== Segment start ==

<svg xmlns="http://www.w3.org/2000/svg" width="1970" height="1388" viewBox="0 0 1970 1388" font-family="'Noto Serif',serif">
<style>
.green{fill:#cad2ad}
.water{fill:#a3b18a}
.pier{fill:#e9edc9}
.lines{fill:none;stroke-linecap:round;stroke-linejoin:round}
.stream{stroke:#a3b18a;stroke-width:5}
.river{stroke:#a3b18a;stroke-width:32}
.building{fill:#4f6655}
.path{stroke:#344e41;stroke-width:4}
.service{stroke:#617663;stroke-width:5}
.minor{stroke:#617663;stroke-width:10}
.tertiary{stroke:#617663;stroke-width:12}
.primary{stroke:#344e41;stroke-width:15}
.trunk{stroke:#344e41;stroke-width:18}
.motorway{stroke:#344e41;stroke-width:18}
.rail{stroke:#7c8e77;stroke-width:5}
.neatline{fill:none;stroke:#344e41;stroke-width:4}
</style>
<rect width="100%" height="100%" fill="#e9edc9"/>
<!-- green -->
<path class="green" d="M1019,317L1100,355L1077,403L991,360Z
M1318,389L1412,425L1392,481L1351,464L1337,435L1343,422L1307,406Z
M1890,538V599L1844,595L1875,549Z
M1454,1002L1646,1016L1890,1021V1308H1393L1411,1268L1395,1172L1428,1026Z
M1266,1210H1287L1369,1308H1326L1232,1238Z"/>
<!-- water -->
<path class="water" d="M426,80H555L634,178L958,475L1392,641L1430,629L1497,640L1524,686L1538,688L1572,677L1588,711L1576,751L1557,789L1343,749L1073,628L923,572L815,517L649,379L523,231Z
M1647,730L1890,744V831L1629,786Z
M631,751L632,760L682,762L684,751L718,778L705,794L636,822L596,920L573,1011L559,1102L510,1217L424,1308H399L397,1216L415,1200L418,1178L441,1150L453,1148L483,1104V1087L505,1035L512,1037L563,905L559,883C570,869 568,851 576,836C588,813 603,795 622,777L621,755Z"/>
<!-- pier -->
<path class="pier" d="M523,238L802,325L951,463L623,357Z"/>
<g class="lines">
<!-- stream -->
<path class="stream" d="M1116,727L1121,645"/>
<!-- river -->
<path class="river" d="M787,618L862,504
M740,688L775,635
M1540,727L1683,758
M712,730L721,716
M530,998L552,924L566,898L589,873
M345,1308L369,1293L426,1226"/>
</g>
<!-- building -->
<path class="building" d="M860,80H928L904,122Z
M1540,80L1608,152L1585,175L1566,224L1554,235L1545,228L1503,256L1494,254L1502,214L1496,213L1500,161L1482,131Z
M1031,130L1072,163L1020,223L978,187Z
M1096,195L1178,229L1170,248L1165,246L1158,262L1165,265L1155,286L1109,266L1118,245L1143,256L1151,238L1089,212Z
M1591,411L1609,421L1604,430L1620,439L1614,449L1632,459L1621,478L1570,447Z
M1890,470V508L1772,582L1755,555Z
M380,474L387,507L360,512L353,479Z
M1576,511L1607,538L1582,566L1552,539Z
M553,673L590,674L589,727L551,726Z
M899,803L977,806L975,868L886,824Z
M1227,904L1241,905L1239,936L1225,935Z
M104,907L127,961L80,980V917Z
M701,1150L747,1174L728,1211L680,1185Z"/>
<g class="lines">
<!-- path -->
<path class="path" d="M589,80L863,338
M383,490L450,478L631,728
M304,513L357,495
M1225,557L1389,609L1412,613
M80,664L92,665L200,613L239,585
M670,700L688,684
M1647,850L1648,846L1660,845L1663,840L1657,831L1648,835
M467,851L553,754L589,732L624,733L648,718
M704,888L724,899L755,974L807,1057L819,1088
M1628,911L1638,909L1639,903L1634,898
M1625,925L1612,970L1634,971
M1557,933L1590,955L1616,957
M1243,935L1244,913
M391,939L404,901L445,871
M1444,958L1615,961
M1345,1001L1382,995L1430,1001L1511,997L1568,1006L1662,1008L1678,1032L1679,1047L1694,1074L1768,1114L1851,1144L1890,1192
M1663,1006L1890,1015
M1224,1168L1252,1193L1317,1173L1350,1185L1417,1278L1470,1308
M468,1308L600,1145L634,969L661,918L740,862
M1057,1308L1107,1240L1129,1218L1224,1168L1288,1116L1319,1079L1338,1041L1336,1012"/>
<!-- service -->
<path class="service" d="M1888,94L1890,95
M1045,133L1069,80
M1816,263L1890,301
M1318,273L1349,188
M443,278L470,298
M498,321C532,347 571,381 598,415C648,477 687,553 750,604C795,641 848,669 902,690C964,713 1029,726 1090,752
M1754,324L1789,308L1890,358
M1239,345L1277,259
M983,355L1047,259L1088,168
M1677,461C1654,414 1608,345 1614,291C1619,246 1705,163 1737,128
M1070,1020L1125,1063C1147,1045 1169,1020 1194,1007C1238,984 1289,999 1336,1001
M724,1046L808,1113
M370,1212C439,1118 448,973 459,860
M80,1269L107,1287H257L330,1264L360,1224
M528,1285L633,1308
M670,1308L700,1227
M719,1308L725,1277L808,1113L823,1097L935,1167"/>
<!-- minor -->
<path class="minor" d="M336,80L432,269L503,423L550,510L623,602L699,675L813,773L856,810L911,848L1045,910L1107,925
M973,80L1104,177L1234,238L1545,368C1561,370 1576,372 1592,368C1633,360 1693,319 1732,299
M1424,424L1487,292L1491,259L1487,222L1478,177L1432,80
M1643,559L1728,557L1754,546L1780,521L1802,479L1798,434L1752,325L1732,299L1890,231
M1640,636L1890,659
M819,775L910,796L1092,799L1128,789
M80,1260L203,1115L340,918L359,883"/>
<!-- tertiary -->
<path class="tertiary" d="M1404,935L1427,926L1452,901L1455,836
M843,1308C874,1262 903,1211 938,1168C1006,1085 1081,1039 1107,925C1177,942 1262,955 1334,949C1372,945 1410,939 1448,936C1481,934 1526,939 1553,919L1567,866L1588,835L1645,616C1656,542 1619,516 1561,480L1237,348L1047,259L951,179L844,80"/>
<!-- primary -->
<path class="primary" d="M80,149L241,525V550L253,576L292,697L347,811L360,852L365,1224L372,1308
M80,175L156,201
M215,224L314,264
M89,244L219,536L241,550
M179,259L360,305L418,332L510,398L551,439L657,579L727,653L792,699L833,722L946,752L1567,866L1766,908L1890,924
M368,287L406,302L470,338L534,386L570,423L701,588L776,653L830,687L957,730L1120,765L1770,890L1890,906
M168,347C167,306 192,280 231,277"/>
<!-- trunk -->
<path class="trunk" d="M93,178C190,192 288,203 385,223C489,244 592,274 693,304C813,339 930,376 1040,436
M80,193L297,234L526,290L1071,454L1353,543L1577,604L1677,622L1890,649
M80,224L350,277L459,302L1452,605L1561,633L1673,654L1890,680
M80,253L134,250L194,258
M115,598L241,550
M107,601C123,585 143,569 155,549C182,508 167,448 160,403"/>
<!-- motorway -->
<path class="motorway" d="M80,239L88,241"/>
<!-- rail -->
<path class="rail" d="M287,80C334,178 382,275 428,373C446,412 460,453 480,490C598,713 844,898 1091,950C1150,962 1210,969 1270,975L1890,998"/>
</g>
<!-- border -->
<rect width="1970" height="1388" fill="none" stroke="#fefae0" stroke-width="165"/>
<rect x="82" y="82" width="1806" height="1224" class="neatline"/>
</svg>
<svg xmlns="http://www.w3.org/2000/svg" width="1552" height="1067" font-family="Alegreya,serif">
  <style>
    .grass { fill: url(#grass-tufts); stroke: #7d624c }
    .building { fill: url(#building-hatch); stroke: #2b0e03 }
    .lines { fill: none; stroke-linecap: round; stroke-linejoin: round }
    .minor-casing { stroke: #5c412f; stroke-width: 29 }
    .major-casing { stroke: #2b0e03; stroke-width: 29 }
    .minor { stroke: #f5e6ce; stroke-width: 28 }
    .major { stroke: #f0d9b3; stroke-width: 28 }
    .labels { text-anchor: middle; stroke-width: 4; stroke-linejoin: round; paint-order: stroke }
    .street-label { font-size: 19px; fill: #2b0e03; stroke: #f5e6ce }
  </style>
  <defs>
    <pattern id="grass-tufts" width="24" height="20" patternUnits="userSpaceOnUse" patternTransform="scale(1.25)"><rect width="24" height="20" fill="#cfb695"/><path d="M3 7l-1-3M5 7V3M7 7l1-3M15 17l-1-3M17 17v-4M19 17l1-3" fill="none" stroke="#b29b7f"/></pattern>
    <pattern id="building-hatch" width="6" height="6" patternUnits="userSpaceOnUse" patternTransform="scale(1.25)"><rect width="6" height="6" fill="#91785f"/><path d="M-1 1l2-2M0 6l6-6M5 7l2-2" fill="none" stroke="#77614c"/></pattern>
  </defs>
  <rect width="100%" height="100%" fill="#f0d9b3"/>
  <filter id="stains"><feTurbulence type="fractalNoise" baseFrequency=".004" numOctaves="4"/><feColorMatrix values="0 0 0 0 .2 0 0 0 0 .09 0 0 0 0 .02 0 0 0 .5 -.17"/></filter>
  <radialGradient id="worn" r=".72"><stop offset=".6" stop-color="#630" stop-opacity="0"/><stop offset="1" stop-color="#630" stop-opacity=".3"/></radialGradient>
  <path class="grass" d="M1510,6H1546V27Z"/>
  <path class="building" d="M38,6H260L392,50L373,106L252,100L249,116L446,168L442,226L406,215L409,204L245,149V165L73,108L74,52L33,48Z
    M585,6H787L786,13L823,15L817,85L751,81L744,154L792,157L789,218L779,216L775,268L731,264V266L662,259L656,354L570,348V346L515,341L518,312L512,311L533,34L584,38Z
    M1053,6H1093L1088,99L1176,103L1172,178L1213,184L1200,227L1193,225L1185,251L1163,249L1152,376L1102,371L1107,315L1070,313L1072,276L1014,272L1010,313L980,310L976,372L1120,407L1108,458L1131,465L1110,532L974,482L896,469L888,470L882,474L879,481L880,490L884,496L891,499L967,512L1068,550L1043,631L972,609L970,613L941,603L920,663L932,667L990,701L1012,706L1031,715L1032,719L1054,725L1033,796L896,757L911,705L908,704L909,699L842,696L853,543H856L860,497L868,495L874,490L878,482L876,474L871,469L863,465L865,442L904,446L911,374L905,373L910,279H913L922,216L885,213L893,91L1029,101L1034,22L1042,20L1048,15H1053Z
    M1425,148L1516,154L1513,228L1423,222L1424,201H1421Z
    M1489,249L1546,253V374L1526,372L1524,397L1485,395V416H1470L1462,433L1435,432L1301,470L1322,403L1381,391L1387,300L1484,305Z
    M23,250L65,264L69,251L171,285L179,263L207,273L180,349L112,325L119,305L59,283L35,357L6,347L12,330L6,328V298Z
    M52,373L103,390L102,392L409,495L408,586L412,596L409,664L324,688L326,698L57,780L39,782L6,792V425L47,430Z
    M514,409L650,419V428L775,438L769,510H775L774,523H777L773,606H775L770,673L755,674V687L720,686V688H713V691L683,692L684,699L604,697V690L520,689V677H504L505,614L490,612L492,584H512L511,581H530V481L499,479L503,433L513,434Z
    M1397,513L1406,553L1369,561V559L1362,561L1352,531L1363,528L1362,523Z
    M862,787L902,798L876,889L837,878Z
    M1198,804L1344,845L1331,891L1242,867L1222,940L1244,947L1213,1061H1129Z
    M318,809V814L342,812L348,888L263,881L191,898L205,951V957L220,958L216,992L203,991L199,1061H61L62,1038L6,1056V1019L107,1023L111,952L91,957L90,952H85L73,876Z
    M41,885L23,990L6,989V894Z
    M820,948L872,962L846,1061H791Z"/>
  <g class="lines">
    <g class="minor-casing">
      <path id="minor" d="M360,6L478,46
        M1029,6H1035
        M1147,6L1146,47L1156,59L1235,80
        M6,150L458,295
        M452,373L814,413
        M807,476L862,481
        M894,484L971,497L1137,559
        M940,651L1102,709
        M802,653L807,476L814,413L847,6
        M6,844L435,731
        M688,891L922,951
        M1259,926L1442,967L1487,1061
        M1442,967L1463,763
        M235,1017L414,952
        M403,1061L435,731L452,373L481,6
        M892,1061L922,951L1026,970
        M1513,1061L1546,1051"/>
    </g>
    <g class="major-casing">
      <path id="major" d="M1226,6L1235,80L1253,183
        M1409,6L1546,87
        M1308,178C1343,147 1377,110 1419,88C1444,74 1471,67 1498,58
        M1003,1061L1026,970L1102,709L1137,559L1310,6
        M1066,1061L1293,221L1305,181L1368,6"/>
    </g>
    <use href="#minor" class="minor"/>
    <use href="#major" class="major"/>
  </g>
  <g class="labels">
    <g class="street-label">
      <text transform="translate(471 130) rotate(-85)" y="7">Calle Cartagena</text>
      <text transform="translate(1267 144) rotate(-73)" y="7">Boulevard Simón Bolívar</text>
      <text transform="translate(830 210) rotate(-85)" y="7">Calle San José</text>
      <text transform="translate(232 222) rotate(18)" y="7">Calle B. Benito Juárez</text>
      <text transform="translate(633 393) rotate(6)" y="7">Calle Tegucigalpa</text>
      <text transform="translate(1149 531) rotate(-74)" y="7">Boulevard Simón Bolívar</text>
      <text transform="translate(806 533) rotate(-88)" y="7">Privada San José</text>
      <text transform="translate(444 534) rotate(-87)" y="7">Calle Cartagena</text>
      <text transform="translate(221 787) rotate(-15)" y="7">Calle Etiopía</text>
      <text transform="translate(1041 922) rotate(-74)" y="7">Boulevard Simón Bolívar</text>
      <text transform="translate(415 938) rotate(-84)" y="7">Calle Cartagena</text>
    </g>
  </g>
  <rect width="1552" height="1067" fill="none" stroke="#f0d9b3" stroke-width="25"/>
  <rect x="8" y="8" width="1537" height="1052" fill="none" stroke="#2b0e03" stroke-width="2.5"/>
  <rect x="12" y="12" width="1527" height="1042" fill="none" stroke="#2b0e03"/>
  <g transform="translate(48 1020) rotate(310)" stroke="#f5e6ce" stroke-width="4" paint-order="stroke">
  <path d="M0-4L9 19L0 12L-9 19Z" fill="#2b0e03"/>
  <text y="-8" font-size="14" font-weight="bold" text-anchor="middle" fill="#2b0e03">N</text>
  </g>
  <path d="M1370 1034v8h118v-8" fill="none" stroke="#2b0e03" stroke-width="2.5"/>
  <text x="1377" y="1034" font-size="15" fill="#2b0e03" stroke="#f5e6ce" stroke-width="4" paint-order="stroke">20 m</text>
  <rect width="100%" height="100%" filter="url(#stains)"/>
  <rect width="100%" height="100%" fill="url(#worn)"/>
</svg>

== Segment end ==

◆ What the exercise asks: Send back an exact copy of only the lines from the line with "M1640,636L1890,659" up to and including the line with "url(#building-hatch); stroke: #2b0e03" in the data above.

◆ The answer:
M1640,636L1890,659
M819,775L910,796L1092,799L1128,789
M80,1260L203,1115L340,918L359,883"/>
<!-- tertiary -->
<path class="tertiary" d="M1404,935L1427,926L1452,901L1455,836
M843,1308C874,1262 903,1211 938,1168C1006,1085 1081,1039 1107,925C1177,942 1262,955 1334,949C1372,945 1410,939 1448,936C1481,934 1526,939 1553,919L1567,866L1588,835L1645,616C1656,542 1619,516 1561,480L1237,348L1047,259L951,179L844,80"/>
<!-- primary -->
<path class="primary" d="M80,149L241,525V550L253,576L292,697L347,811L360,852L365,1224L372,1308
M80,175L156,201
M215,224L314,264
M89,244L219,536L241,550
M179,259L360,305L418,332L510,398L551,439L657,579L727,653L792,699L833,722L946,752L1567,866L1766,908L1890,924
M368,287L406,302L470,338L534,386L570,423L701,588L776,653L830,687L957,730L1120,765L1770,890L1890,906
M168,347C167,306 192,280 231,277"/>
<!-- trunk -->
<path class="trunk" d="M93,178C190,192 288,203 385,223C489,244 592,274 693,304C813,339 930,376 1040,436
M80,193L297,234L526,290L1071,454L1353,543L1577,604L1677,622L1890,649
M80,224L350,277L459,302L1452,605L1561,633L1673,654L1890,680
M80,253L134,250L194,258
M115,598L241,550
M107,601C123,585 143,569 155,549C182,508 167,448 160,403"/>
<!-- motorway -->
<path class="motorway" d="M80,239L88,241"/>
<!-- rail -->
<path class="rail" d="M287,80C334,178 382,275 428,373C446,412 460,453 480,490C598,713 844,898 1091,950C1150,962 1210,969 1270,975L1890,998"/>
</g>
<!-- border -->
<rect width="1970" height="1388" fill="none" stroke="#fefae0" stroke-width="165"/>
<rect x="82" y="82" width="1806" height="1224" class="neatline"/>
</svg>
<svg xmlns="http://www.w3.org/2000/svg" width="1552" height="1067" font-family="Alegreya,serif">
  <style>
    .grass { fill: url(#grass-tufts); stroke: #7d624c }
    .building { fill: url(#building-hatch); stroke: #2b0e03 }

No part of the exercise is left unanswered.